INSTRUCTIONS FOR THE TASK - Leaving all pictures aside, write out the records below precisely as given.

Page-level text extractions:
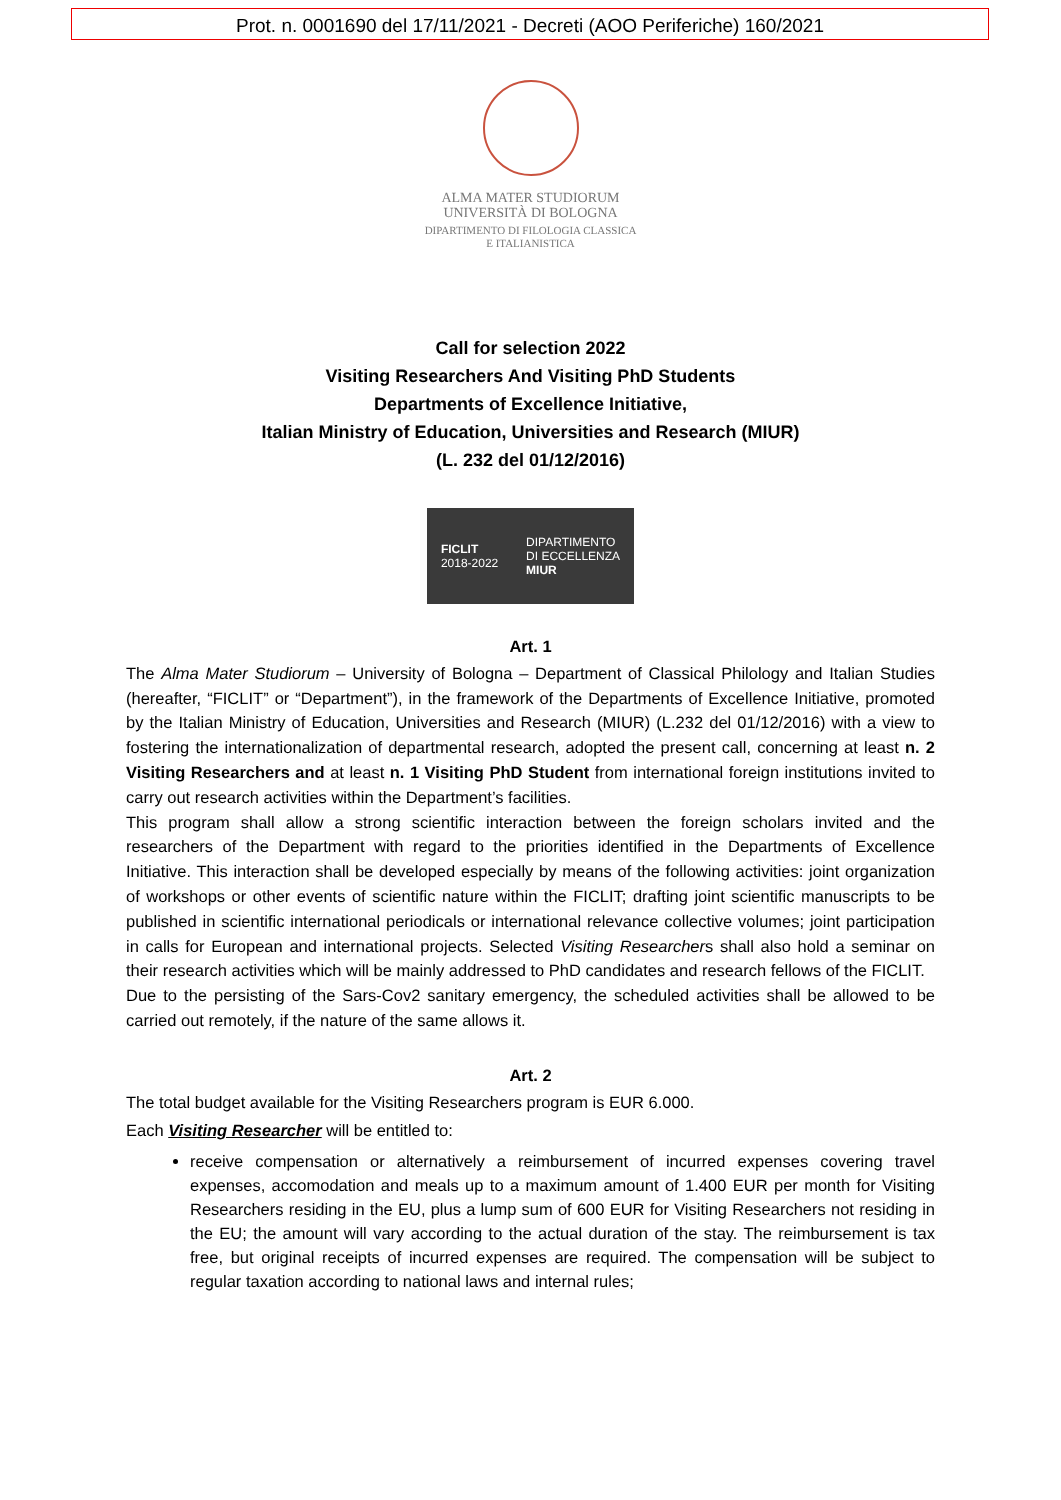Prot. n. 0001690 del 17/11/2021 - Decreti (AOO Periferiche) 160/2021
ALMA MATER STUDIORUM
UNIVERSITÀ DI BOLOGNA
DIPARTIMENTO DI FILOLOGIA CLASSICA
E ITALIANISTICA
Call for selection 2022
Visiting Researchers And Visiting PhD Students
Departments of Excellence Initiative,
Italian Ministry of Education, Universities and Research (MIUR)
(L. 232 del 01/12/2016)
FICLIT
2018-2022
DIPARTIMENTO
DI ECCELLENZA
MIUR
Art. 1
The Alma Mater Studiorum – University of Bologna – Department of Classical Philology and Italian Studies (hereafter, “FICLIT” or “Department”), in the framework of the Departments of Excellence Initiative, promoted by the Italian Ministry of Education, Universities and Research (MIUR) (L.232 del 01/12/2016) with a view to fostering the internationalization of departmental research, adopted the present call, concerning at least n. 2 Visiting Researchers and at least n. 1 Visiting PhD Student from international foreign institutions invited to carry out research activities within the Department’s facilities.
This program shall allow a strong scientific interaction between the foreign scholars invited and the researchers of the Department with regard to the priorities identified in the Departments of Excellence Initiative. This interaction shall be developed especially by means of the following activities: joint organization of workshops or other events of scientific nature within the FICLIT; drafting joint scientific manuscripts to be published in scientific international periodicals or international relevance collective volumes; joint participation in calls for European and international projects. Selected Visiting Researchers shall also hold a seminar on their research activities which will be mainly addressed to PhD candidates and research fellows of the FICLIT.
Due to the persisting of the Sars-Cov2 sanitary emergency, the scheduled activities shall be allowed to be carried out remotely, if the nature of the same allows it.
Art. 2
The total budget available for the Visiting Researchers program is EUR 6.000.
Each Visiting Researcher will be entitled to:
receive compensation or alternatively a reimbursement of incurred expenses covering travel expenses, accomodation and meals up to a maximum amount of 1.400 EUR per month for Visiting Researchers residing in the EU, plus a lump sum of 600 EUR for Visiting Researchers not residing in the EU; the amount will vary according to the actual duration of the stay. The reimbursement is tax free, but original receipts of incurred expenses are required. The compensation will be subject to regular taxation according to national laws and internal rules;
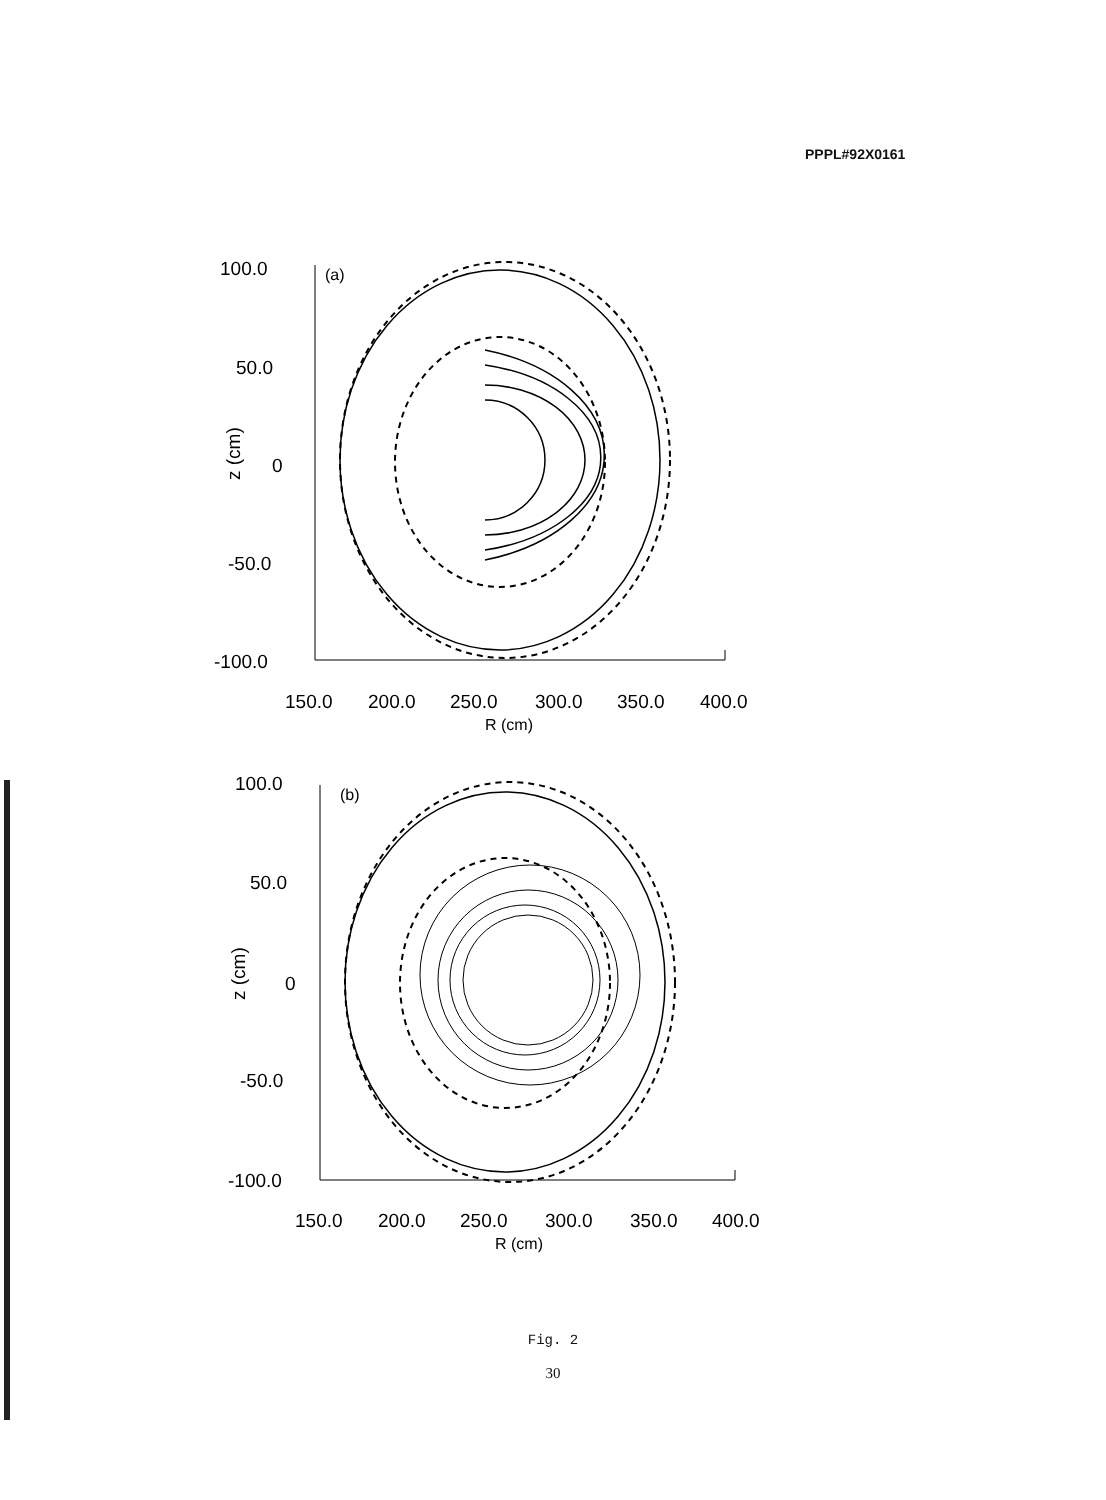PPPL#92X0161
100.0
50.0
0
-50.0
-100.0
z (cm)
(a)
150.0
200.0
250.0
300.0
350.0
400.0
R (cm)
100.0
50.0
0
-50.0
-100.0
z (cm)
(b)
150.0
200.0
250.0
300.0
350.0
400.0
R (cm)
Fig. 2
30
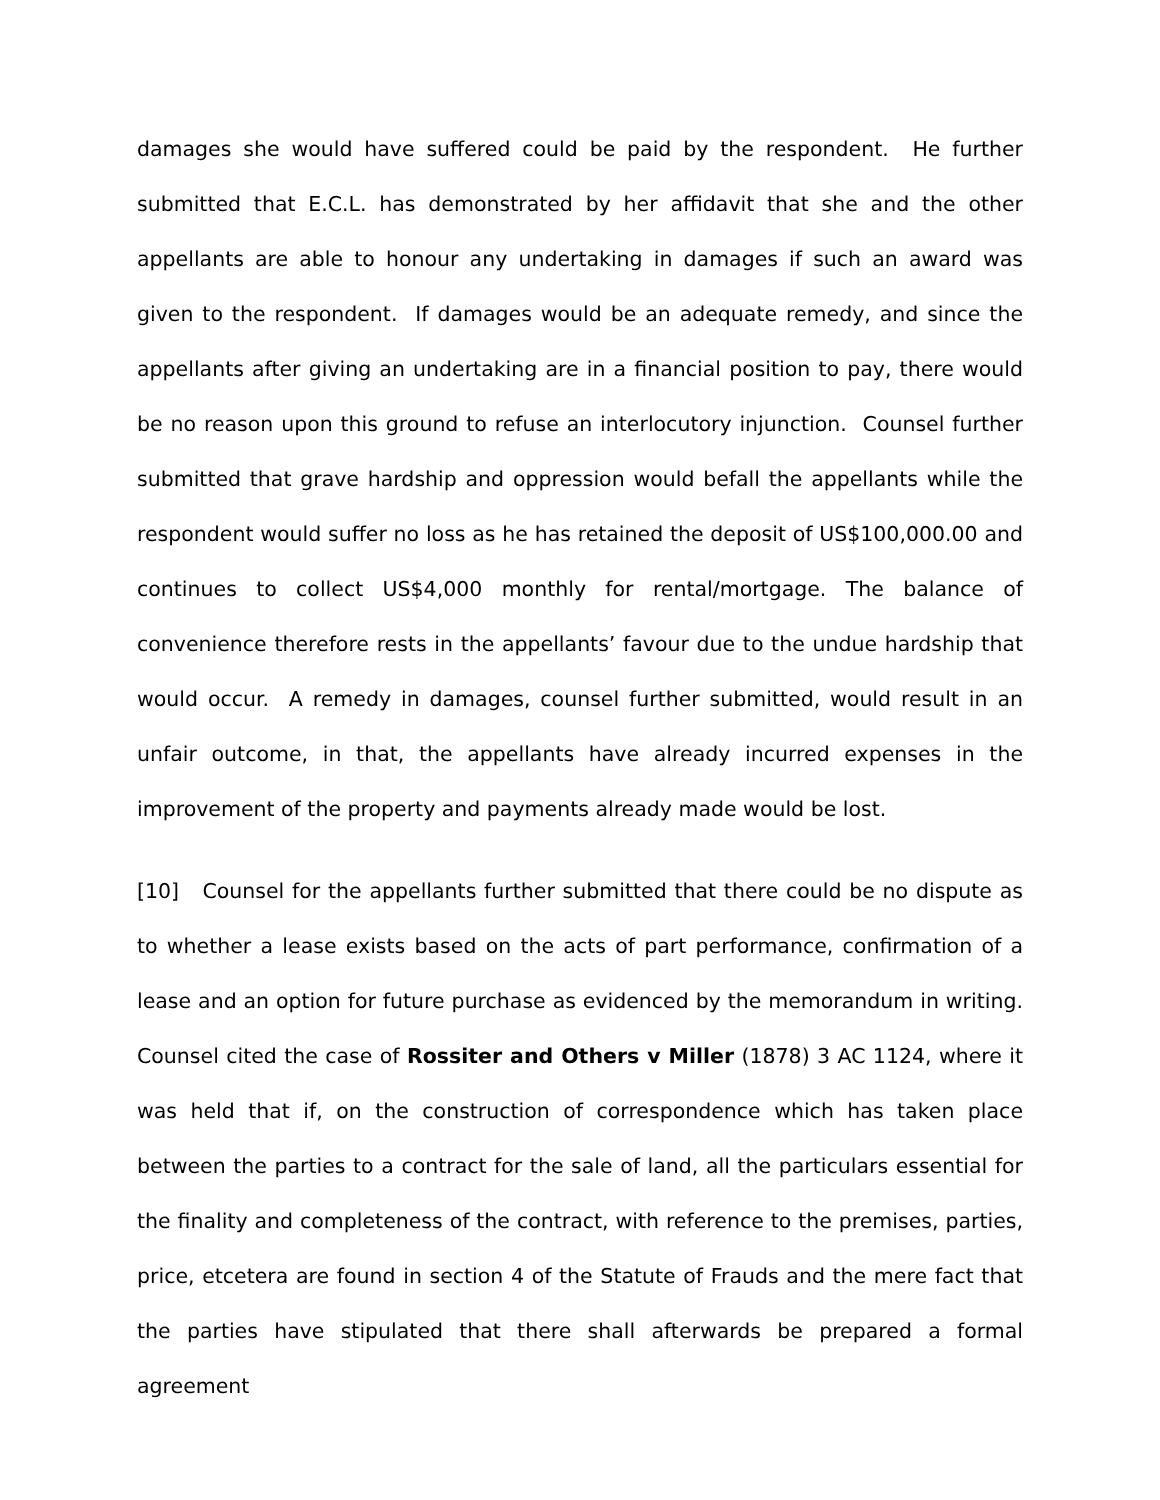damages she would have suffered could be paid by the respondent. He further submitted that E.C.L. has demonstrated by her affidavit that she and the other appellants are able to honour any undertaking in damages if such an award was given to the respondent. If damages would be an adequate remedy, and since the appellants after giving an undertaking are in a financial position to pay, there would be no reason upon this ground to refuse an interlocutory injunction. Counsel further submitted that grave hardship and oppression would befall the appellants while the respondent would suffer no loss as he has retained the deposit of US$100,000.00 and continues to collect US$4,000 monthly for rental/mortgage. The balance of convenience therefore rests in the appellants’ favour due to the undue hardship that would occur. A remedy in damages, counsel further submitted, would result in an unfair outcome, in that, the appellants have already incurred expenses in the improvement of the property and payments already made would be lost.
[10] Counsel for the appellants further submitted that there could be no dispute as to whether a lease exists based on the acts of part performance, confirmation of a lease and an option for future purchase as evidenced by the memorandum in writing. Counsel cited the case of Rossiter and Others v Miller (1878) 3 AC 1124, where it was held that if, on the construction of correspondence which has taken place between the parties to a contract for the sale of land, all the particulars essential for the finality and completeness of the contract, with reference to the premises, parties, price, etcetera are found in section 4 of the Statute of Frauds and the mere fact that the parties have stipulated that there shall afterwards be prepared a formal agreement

OUTPUT BELOW -
Prot. n. 0001690 del 17/11/2021 - Decreti (AOO Periferiche) 160/2021
ALMA MATER STUDIORUM
UNIVERSITÀ DI BOLOGNA
DIPARTIMENTO DI FILOLOGIA CLASSICA
E ITALIANISTICA
Call for selection 2022
Visiting Researchers And Visiting PhD Students
Departments of Excellence Initiative,
Italian Ministry of Education, Universities and Research (MIUR)
(L. 232 del 01/12/2016)
FICLIT
2018-2022
DIPARTIMENTO
DI ECCELLENZA
MIUR
Art. 1
The Alma Mater Studiorum – University of Bologna – Department of Classical Philology and Italian Studies (hereafter, “FICLIT” or “Department”), in the framework of the Departments of Excellence Initiative, promoted by the Italian Ministry of Education, Universities and Research (MIUR) (L.232 del 01/12/2016) with a view to fostering the internationalization of departmental research, adopted the present call, concerning at least n. 2 Visiting Researchers and at least n. 1 Visiting PhD Student from international foreign institutions invited to carry out research activities within the Department’s facilities.
This program shall allow a strong scientific interaction between the foreign scholars invited and the researchers of the Department with regard to the priorities identified in the Departments of Excellence Initiative. This interaction shall be developed especially by means of the following activities: joint organization of workshops or other events of scientific nature within the FICLIT; drafting joint scientific manuscripts to be published in scientific international periodicals or international relevance collective volumes; joint participation in calls for European and international projects. Selected Visiting Researchers shall also hold a seminar on their research activities which will be mainly addressed to PhD candidates and research fellows of the FICLIT.
Due to the persisting of the Sars-Cov2 sanitary emergency, the scheduled activities shall be allowed to be carried out remotely, if the nature of the same allows it.
Art. 2
The total budget available for the Visiting Researchers program is EUR 6.000.
Each Visiting Researcher will be entitled to:
receive compensation or alternatively a reimbursement of incurred expenses covering travel expenses, accomodation and meals up to a maximum amount of 1.400 EUR per month for Visiting Researchers residing in the EU, plus a lump sum of 600 EUR for Visiting Researchers not residing in the EU; the amount will vary according to the actual duration of the stay. The reimbursement is tax free, but original receipts of incurred expenses are required. The compensation will be subject to regular taxation according to national laws and internal rules;
PPPL#92X0161
100.0
50.0
0
-50.0
-100.0
z (cm)
(a)
150.0
200.0
250.0
300.0
350.0
400.0
R (cm)
100.0
50.0
0
-50.0
-100.0
z (cm)
(b)
150.0
200.0
250.0
300.0
350.0
400.0
R (cm)
Fig. 2
30
damages she would have suffered could be paid by the respondent. He further submitted that E.C.L. has demonstrated by her affidavit that she and the other appellants are able to honour any undertaking in damages if such an award was given to the respondent. If damages would be an adequate remedy, and since the appellants after giving an undertaking are in a financial position to pay, there would be no reason upon this ground to refuse an interlocutory injunction. Counsel further submitted that grave hardship and oppression would befall the appellants while the respondent would suffer no loss as he has retained the deposit of US$100,000.00 and continues to collect US$4,000 monthly for rental/mortgage. The balance of convenience therefore rests in the appellants’ favour due to the undue hardship that would occur. A remedy in damages, counsel further submitted, would result in an unfair outcome, in that, the appellants have already incurred expenses in the improvement of the property and payments already made would be lost.
[10] Counsel for the appellants further submitted that there could be no dispute as to whether a lease exists based on the acts of part performance, confirmation of a lease and an option for future purchase as evidenced by the memorandum in writing. Counsel cited the case of Rossiter and Others v Miller (1878) 3 AC 1124, where it was held that if, on the construction of correspondence which has taken place between the parties to a contract for the sale of land, all the particulars essential for the finality and completeness of the contract, with reference to the premises, parties, price, etcetera are found in section 4 of the Statute of Frauds and the mere fact that the parties have stipulated that there shall afterwards be prepared a formal agreement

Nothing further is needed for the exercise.